Ku70 and Ku80 heterodimerization assay
HEK293T cell lysates that expressed human FLAG-tagged Ku70 (WT or K351R mutant) were lysed by sonication (5 pulses, 40% duty cycle, output setting = 4) in 1% NP-40 lysis buffer (25 mM Tris-HCl pH 7.4, 150 mM NaCl, 10% glycerol, 1% Nonidet P-40) that contained a complete protease inhibitor cocktail (Roche). Samples were rotated for 30 min at 4 °C to complete lysis, clarified by centrifugation (16,000g, 10 min, 4 °C), and protein concentration was measured using the DC Protein Assay (Bio-Rad) and normalized to 1.0 mg ml–1. Normalized lysates of cells that expressed human HA-tagged Ku70 (WT or K351R mutant) were treated with lysine-reactive compounds or DMSO (control) at the indicated concentrations (1 h, 23 °C) and then mixed with lysates that expressed the WT Ku80 protein (1.0 mg ml–1 in 1% NP-40 buffer) for 1 h at 23 °C. Samples were then co-immunoprecipitated with ANTI-FLAG M2 affinity gel (20 µl slurry per sample; Sigma-Aldrich, A2220) by rotation (1 h, 4 °C), washed with 1.0 ml of 0.2% NP-40 washing buffer (4×, 25 mM Tris-HCl pH 7.4, 150 mM NaCl, 0.2% Nonidet P-40), and heated at 95 °C for 10 min in Laemmli sample buffer (2×), followed by western blot analysis with anti-HA immunoblotting.

● **Activity list**:
1 > According to the assay description, under what conditions were the samples centrifuged to clarify them?
2 > For each statement, answer yes or no according to the assay description, and quote the deciding words: (a) Protein concentration was normalized to 1.0 mg ml–1. (b) After co-immunoprecipitation, the samples were washed twice. (c) The samples were heated in Laemmli sample buffer at 95 °C for 5 min.

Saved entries
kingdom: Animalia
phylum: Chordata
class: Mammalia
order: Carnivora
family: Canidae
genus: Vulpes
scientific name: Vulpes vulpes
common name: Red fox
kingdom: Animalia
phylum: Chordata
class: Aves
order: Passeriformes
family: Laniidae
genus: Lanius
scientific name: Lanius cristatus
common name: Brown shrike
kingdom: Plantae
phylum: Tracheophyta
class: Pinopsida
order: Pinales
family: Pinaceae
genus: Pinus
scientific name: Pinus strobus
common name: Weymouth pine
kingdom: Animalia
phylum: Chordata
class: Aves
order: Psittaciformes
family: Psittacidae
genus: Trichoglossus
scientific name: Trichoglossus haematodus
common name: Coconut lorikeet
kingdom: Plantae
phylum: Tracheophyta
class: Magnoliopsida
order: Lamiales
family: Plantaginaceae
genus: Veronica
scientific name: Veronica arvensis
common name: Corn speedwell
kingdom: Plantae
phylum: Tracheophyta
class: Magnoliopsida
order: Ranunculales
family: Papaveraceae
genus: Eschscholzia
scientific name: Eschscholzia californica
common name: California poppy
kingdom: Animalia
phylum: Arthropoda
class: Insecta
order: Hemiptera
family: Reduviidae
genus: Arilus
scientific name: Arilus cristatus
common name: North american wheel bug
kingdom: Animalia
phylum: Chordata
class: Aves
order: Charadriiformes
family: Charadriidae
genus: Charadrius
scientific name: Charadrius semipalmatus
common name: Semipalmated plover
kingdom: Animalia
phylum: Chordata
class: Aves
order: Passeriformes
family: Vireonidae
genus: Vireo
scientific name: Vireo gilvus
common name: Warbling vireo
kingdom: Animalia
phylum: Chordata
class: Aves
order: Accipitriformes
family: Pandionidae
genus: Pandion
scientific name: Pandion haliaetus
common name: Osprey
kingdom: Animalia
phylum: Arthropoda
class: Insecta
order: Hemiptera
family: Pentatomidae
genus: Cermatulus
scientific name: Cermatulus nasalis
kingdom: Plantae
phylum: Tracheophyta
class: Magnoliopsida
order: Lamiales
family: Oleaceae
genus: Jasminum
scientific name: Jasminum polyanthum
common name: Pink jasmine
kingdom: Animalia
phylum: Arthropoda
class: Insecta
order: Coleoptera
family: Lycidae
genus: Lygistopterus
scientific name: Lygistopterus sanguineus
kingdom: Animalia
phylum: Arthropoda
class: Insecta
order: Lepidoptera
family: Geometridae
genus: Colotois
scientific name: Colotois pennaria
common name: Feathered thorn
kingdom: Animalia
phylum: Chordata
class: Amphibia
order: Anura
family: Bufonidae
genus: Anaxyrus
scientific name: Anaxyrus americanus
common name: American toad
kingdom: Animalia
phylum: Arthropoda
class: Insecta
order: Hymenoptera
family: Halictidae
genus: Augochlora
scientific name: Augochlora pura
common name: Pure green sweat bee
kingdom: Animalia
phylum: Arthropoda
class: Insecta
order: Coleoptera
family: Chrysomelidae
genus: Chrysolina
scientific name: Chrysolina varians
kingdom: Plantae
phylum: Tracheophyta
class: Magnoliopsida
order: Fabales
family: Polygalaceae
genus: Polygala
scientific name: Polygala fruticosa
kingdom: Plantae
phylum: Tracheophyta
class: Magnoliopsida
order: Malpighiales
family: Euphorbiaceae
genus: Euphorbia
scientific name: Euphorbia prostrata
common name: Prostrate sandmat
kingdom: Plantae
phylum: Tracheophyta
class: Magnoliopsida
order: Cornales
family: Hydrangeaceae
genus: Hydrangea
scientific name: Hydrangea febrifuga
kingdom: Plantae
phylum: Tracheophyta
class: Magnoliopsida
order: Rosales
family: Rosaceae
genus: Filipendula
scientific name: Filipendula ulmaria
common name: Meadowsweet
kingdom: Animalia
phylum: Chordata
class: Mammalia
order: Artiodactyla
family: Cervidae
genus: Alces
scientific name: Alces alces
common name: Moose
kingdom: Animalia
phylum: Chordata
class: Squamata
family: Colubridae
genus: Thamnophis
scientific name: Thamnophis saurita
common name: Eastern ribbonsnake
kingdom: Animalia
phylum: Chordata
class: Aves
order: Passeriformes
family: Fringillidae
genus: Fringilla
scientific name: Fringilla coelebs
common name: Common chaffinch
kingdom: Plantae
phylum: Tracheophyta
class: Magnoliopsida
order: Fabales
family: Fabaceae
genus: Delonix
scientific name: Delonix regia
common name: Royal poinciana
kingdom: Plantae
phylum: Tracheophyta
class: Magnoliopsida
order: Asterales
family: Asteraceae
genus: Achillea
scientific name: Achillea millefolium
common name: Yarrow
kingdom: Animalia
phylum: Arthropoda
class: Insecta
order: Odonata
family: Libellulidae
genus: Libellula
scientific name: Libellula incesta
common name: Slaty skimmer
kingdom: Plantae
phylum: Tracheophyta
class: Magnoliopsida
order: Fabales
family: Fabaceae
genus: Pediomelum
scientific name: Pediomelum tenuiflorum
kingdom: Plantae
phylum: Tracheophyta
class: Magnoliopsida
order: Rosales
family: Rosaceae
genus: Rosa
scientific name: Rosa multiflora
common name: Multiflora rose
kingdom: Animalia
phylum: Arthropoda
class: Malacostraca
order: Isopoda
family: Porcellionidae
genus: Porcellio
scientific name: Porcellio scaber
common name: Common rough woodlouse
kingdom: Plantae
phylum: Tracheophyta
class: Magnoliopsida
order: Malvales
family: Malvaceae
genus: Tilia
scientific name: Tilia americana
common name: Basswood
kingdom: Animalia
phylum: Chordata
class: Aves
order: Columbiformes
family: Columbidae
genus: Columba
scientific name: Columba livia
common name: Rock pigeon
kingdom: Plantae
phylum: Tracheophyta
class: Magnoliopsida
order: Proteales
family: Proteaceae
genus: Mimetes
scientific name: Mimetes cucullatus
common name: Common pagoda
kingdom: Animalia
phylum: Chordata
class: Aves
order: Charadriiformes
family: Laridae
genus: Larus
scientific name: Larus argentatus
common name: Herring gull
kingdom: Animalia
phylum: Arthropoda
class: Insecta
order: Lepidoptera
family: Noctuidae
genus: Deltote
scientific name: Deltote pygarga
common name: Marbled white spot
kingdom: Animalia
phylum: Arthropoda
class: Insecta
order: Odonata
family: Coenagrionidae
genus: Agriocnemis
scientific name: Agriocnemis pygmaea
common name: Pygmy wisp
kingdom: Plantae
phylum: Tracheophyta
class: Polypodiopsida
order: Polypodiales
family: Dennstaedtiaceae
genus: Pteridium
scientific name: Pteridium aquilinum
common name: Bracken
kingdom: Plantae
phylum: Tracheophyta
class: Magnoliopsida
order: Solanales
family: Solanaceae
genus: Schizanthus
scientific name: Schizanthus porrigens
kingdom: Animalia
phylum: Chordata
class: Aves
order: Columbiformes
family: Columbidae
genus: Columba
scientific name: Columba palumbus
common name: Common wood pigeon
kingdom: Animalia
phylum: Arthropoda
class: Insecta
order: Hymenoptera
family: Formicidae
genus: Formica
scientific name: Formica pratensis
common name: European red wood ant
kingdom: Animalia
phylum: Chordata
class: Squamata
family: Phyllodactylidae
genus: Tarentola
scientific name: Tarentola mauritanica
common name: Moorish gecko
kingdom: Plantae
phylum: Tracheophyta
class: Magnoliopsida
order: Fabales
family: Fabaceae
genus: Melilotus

● **Expected results**:
1 > At 16,000g for 10 min at 4 °C.

2 >
(a) Yes: "normalized to 1.0 mg ml–1"
(b) No: "washed with 1.0 ml of 0.2% NP-40 washing buffer (4×"
(c) No: "heated at 95 °C for 10 min in Laemmli sample buffer"